» **TASK INSTRUCTIONS**
Answer these from the forum thread below:
1. Which site does pabs call the umbrella project for bootstrapping efforts?
2. Through which site is Sobeston trying to fill the gap left by the lack of a comprehensive Zig guide?
3. According to khim, what is the biggest selling point for languages today?

Posted Oct 7, 2020 13:30 UTC (Wed) by flussence (guest, #85566) [Link] (2 responses)

It's useful to keep a bootstrap entry point that doesn't depend on a blockchain-like structure of previous versions. A lot of other self-hosting languages don't, and I imagine it causes downstream “reproducible build” efforts endless migraines.

Zig heading toward a self-hosting compiler

Posted Oct 7, 2020 16:39 UTC (Wed) by willy (subscriber, #9762) [Link] (1 responses)

Yes.

https://elephly.net/posts/2017-01-09-bootstrapping-haskel...

Zig heading toward a self-hosting compiler

Posted Oct 8, 2020 1:16 UTC (Thu) by pabs (subscriber, #43278) [Link]

The umbrella project for these sorts of efforts:

https://bootstrappable.org/

Comprehensive guide for zig

Posted Oct 7, 2020 15:26 UTC (Wed) by Sobeston (guest, #142410) [Link] (1 responses)

> It is a little difficult to come up to speed on Zig, perhaps in part because of the lack of a comprehensive tutorial or similar guide.

I am trying to fill this gap via https://ziglearn.org/ (https://github.com/Sobeston/ziglearn) :)

Comprehensive guide for zig

Posted Oct 25, 2020 16:29 UTC (Sun) by atomiczep (guest, #142685) [Link]

Much appreciated! I have found this site very useful, even though more documentation will be needed.

Zig heading toward a self-hosting compiler

Posted Oct 7, 2020 17:26 UTC (Wed) by khim (subscriber, #9252) [Link] (49 responses)

It's strange that article shows us the new language — and then fails to explain why would we ever want it. This is especially puzzling since it does ultimately gives us link to a place which explains it very clearly and unambiguously.

Because, surprisingly enough, the biggest selling point for languages today is not what they can do, but, on the contrary, the important thing is what they couldn't do!

Times of fixed languages which are delivered to you as a binary blob are gone. Languages is one area where Free Software (nor even open source) have truly won. Proprietary languages are mostly hold-outs of the old era — and even they are developing constantly.

» **ITEMS**

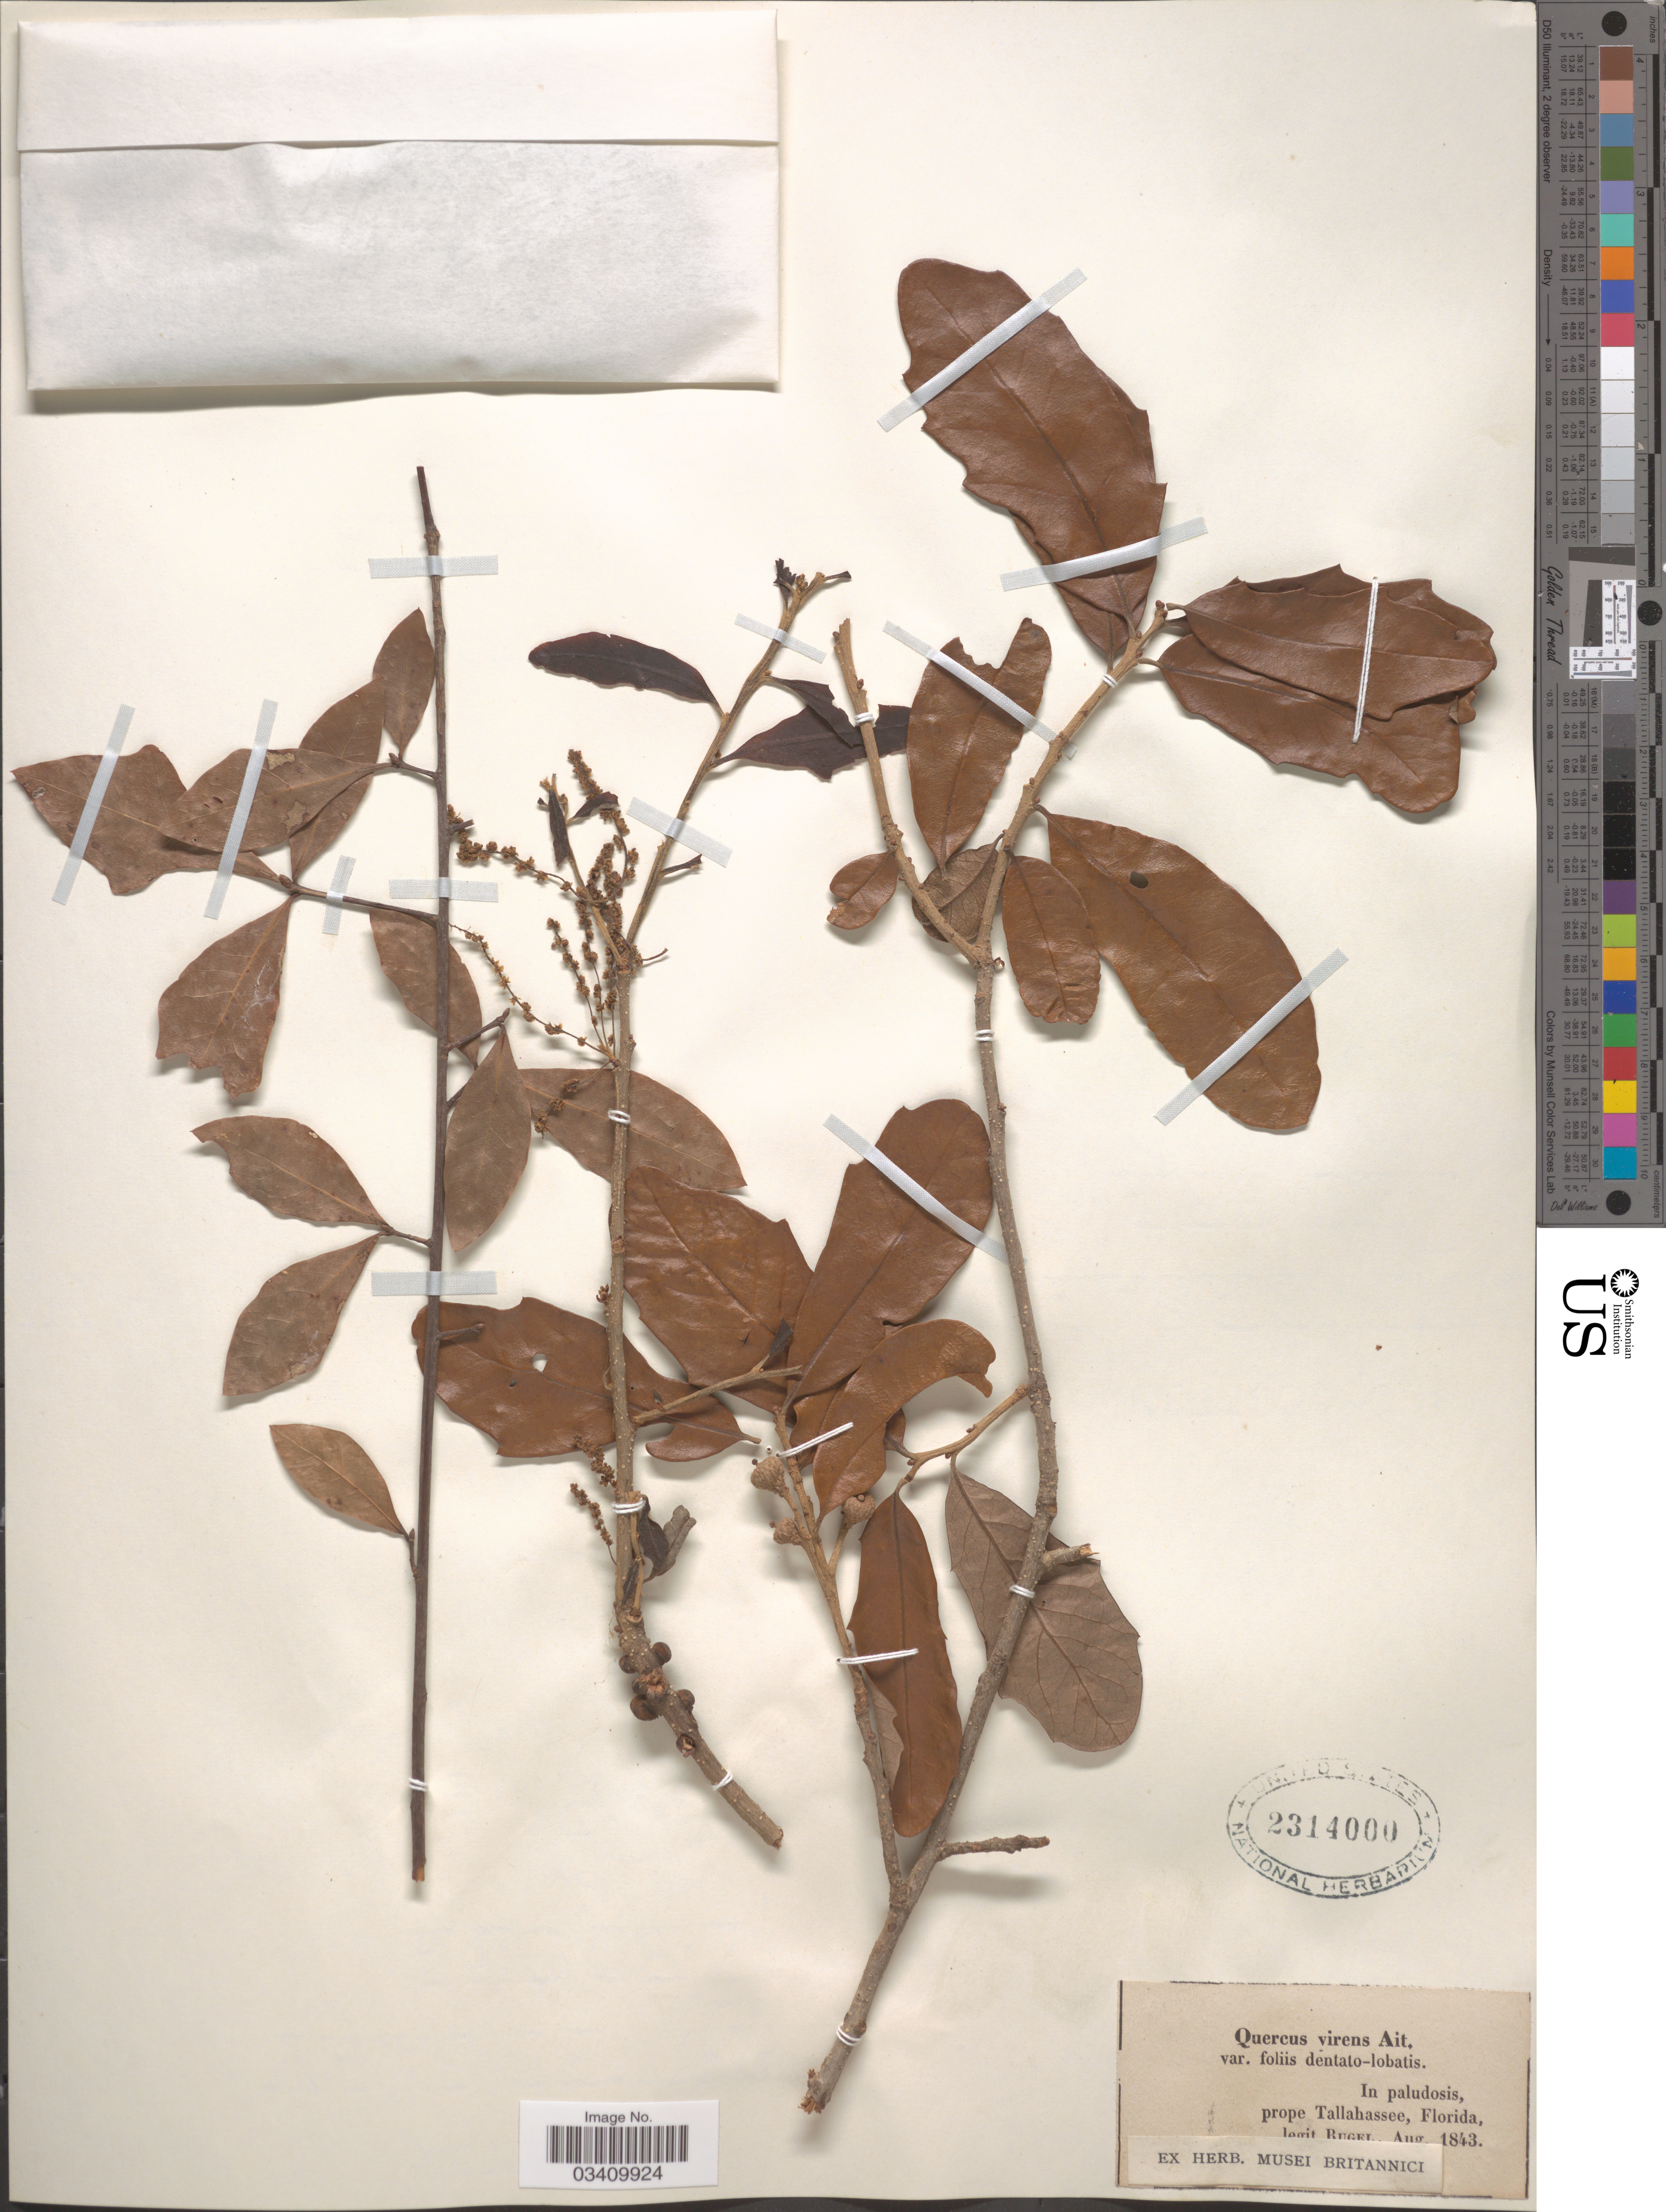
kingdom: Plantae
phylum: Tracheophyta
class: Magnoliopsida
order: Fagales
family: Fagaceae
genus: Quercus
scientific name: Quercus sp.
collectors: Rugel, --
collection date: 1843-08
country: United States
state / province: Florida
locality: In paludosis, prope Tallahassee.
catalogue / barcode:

» **IN RESPONSE**
1. https://bootstrappable.org/
2. https://ziglearn.org/
3. It is not what a language can do but what it couldn't do.